== YOUR GOAL ==
Starting at the beginning of the records and ending at the line that contains "Metric Media", output each line as one string in a JSON list, skipping blank lines. Leave the pictures out of the answer.

++++ ENTRIES SUPPLIED ++++

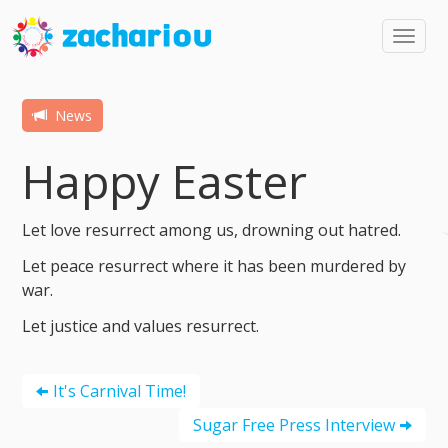
Toggl
navig
News
Happy Easter
Let love resurrect among us, drowning out hatred.
Let peace resurrect where it has been murdered by
war.
Let justice and values resurrect.
It's Carnival Time!
Sugar Free Press Interview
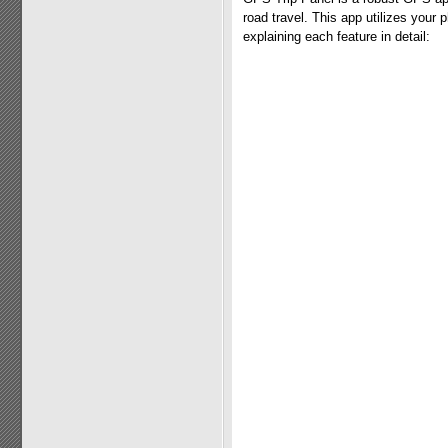
road travel. This app utilizes your
explaining each feature in detail:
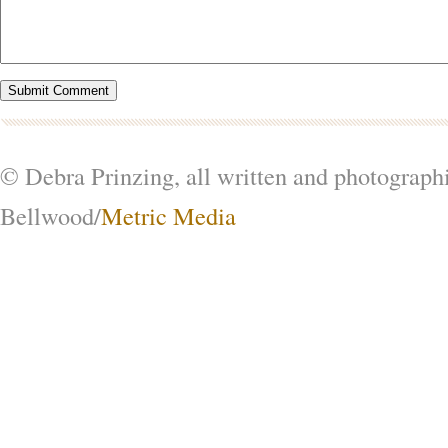
© Debra Prinzing, all written and photograph
Bellwood/
Metric Media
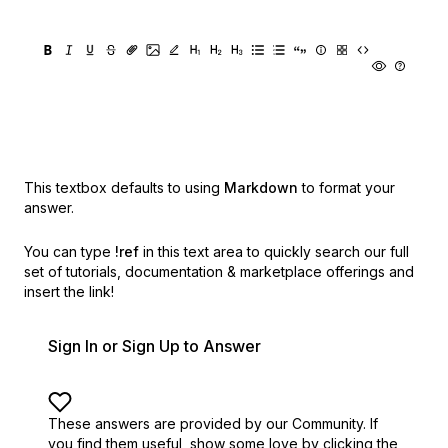
This textbox defaults to using
Markdown
to format your
answer.
You can type
!ref
in this text area to quickly search our full
set of
tutorials, documentation & marketplace offerings and
insert the link!
Sign In or Sign Up to Answer
These answers are provided by our Community. If
you find them useful,
show some love by clicking the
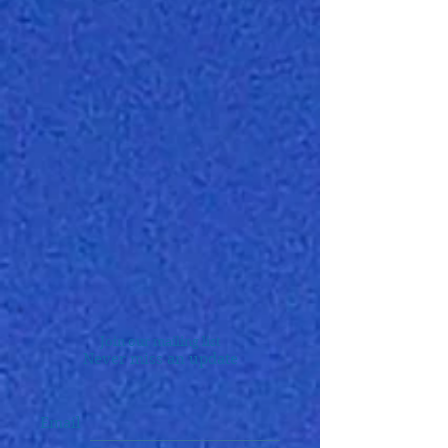
Join our mailing list
Never miss an update
Email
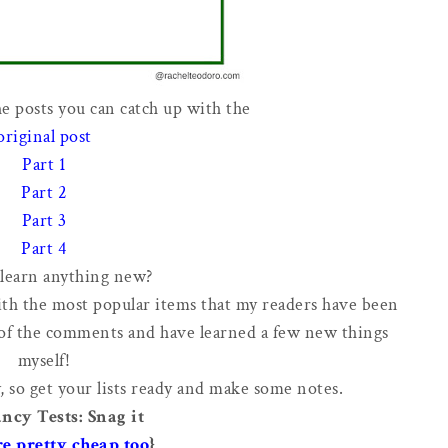
he posts you can catch up with the
original post
Part 1
Part 2
Part 3
Part 4
learn anything new?
ith the most popular items that my readers have been
 of the comments and have learned a few new things
myself!
, so get your lists ready and make some notes.
ncy Tests: Snag it
re pretty cheap too
}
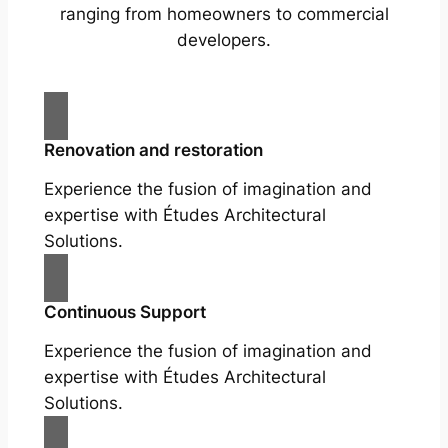
ranging from homeowners to commercial
developers.
Renovation and restoration
Experience the fusion of imagination and
expertise with Études Architectural
Solutions.
Continuous Support
Experience the fusion of imagination and
expertise with Études Architectural
Solutions.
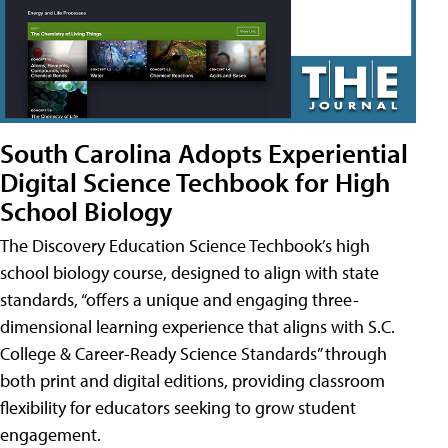
South Carolina Adopts Experiential
Digital Science Techbook for High
School Biology
The Discovery Education Science Techbook’s high
school biology course, designed to align with state
standards, “offers a unique and engaging three-
dimensional learning experience that aligns with S.C.
College & Career-Ready Science Standards” through
both print and digital editions, providing classroom
flexibility for educators seeking to grow student
engagement.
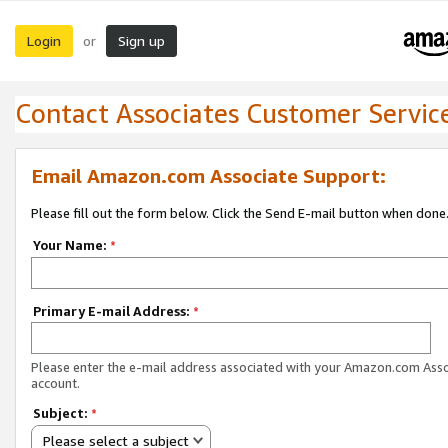
Login
Sign up
or
Contact Associates Customer Servic
Email Amazon.com Associate Support:
Please fill out the form below. Click the Send E-mail button when done
Your Name:
*
Primary E-mail Address:
*
Please enter the e-mail address associated with your Amazon.com Ass
account.
Subject:
*
Please select a subject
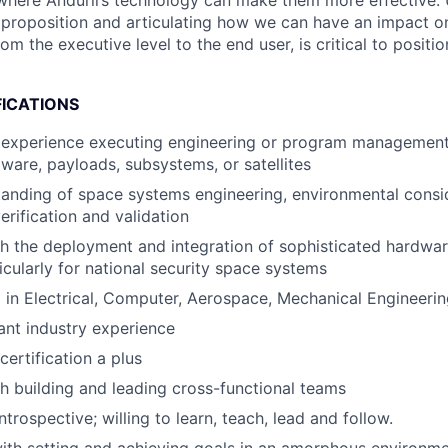
where Anduril’s technology can make them more effective.
e proposition and articulating how we can have an impact o
om the executive level to the end user, is critical to positio
FICATIONS
experience executing engineering or program management r
ware, payloads, subsystems, or satellites
anding of space systems engineering, environmental consi
erification and validation
h the deployment and integration of sophisticated hardwa
icularly for national security space systems
 in Electrical, Computer, Aerospace, Mechanical Engineerin
ant industry experience
rtification a plus
h building and leading cross-functional teams
trospective; willing to learn, teach, lead and follow.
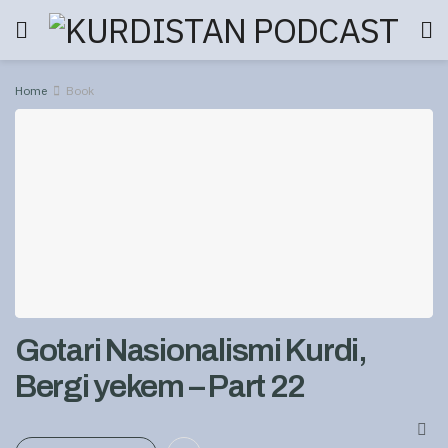
Home
Book
Gotari Nasionalismi Kurdi,
Bergi yekem – Part 22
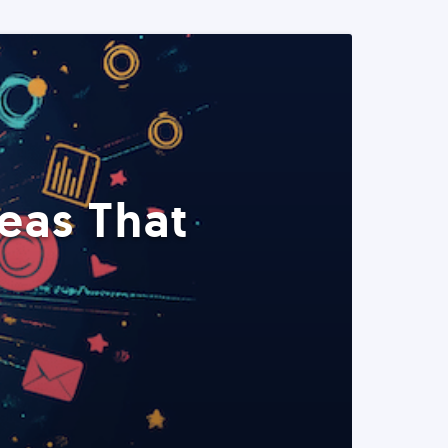
eas That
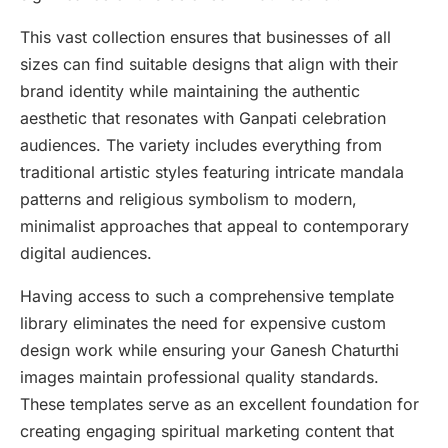
This vast collection ensures that businesses of all
sizes can find suitable designs that align with their
brand identity while maintaining the authentic
aesthetic that resonates with Ganpati celebration
audiences. The variety includes everything from
traditional artistic styles featuring intricate mandala
patterns and religious symbolism to modern,
minimalist approaches that appeal to contemporary
digital audiences.
Having access to such a comprehensive template
library eliminates the need for expensive custom
design work while ensuring your Ganesh Chaturthi
images maintain professional quality standards.
These templates serve as an excellent foundation for
creating engaging spiritual marketing content that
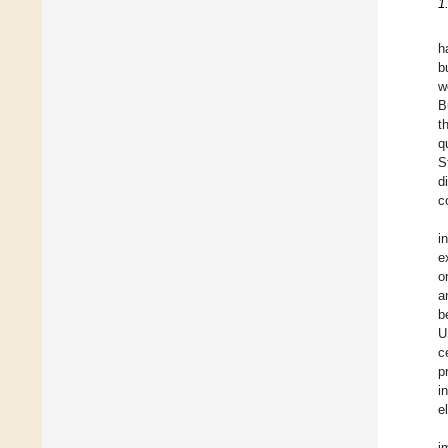
1
h
b
w
B
t
q
S
d
c
i
e
o
a
b
U
c
p
i
e
i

++++

== OUTPUT FOR THIS EXERCISE ==
[
  "Toggl",
  "navig",
  "News",
  "Happy Easter",
  "Let love resurrect among us, drowning out hatred.",
  "Let peace resurrect where it has been murdered by",
  "war.",
  "Let justice and values resurrect.",
  "It's Carnival Time!",
  "Sugar Free Press Interview",
  "road travel. This app utilizes your",
  "explaining each feature in detail:",
  "© Debra Prinzing, all written and photograph",
  "Bellwood/",
  "Metric Media"
]